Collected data
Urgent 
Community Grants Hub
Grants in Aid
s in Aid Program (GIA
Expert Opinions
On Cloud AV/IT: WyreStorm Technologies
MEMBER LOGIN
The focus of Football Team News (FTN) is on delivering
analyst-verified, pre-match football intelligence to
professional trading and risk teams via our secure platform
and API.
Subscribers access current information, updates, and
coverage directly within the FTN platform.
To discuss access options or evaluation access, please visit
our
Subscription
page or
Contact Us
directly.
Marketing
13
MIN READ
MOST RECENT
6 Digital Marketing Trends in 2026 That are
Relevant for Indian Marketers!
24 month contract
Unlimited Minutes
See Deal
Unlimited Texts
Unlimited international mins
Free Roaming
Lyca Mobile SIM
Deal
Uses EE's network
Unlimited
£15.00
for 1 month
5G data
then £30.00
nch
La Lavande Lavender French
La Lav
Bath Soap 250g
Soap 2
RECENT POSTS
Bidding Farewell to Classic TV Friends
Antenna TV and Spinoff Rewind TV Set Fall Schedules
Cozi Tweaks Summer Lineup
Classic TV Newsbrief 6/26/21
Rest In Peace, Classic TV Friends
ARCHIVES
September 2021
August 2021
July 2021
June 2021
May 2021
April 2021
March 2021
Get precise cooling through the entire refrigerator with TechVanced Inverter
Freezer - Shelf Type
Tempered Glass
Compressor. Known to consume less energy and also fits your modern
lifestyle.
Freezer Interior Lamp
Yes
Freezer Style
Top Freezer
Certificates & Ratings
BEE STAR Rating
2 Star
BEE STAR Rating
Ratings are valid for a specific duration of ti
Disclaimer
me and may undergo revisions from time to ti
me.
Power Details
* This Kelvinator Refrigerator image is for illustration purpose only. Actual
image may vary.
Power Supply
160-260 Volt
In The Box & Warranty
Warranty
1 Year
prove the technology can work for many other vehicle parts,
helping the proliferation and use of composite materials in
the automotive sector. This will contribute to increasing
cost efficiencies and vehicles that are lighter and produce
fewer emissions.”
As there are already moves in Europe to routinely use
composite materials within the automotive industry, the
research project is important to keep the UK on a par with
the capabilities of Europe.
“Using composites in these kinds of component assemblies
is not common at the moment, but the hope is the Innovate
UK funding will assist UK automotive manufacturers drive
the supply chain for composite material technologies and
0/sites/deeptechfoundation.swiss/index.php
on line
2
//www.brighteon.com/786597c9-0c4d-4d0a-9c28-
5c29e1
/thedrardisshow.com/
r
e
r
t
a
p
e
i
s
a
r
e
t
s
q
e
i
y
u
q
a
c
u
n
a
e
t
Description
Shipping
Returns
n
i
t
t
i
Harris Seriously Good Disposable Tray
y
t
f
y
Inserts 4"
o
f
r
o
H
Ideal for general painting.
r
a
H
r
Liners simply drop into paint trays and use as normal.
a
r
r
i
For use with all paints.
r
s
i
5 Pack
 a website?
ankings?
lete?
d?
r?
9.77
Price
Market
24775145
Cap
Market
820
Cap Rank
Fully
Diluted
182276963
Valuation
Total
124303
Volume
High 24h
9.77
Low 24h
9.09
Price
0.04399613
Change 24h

Problem to work on
Copy every line of the records above, keeping each one unchanged and in the same order.

Result of the exercise
Urgent 
Community Grants Hub
Grants in Aid
s in Aid Program (GIA
Expert Opinions
On Cloud AV/IT: WyreStorm Technologies
MEMBER LOGIN
The focus of Football Team News (FTN) is on delivering
analyst-verified, pre-match football intelligence to
professional trading and risk teams via our secure platform
and API.
Subscribers access current information, updates, and
coverage directly within the FTN platform.
To discuss access options or evaluation access, please visit
our
Subscription
page or
Contact Us
directly.
Marketing
13
MIN READ
MOST RECENT
6 Digital Marketing Trends in 2026 That are
Relevant for Indian Marketers!
24 month contract
Unlimited Minutes
See Deal
Unlimited Texts
Unlimited international mins
Free Roaming
Lyca Mobile SIM
Deal
Uses EE's network
Unlimited
£15.00
for 1 month
5G data
then £30.00
nch
La Lavande Lavender French
La Lav
Bath Soap 250g
Soap 2
RECENT POSTS
Bidding Farewell to Classic TV Friends
Antenna TV and Spinoff Rewind TV Set Fall Schedules
Cozi Tweaks Summer Lineup
Classic TV Newsbrief 6/26/21
Rest In Peace, Classic TV Friends
ARCHIVES
September 2021
August 2021
July 2021
June 2021
May 2021
April 2021
March 2021
Get precise cooling through the entire refrigerator with TechVanced Inverter
Freezer - Shelf Type
Tempered Glass
Compressor. Known to consume less energy and also fits your modern
lifestyle.
Freezer Interior Lamp
Yes
Freezer Style
Top Freezer
Certificates & Ratings
BEE STAR Rating
2 Star
BEE STAR Rating
Ratings are valid for a specific duration of ti
Disclaimer
me and may undergo revisions from time to ti
me.
Power Details
* This Kelvinator Refrigerator image is for illustration purpose only. Actual
image may vary.
Power Supply
160-260 Volt
In The Box & Warranty
Warranty
1 Year
prove the technology can work for many other vehicle parts,
helping the proliferation and use of composite materials in
the automotive sector. This will contribute to increasing
cost efficiencies and vehicles that are lighter and produce
fewer emissions.”
As there are already moves in Europe to routinely use
composite materials within the automotive industry, the
research project is important to keep the UK on a par with
the capabilities of Europe.
“Using composites in these kinds of component assemblies
is not common at the moment, but the hope is the Innovate
UK funding will assist UK automotive manufacturers drive
the supply chain for composite material technologies and
0/sites/deeptechfoundation.swiss/index.php
on line
2
//www.brighteon.com/786597c9-0c4d-4d0a-9c28-
5c29e1
/thedrardisshow.com/
r
e
r
t
a
p
e
i
s
a
r
e
t
s
q
e
i
y
u
q
a
c
u
n
a
e
t
Description
Shipping
Returns
n
i
t
t
i
Harris Seriously Good Disposable Tray
y
t
f
y
Inserts 4"
o
f
r
o
H
Ideal for general painting.
r
a
H
r
Liners simply drop into paint trays and use as normal.
a
r
r
i
For use with all paints.
r
s
i
5 Pack
 a website?
ankings?
lete?
d?
r?
9.77
Price
Market
24775145
Cap
Market
820
Cap Rank
Fully
Diluted
182276963
Valuation
Total
124303
Volume
High 24h
9.77
Low 24h
9.09
Price
0.04399613
Change 24h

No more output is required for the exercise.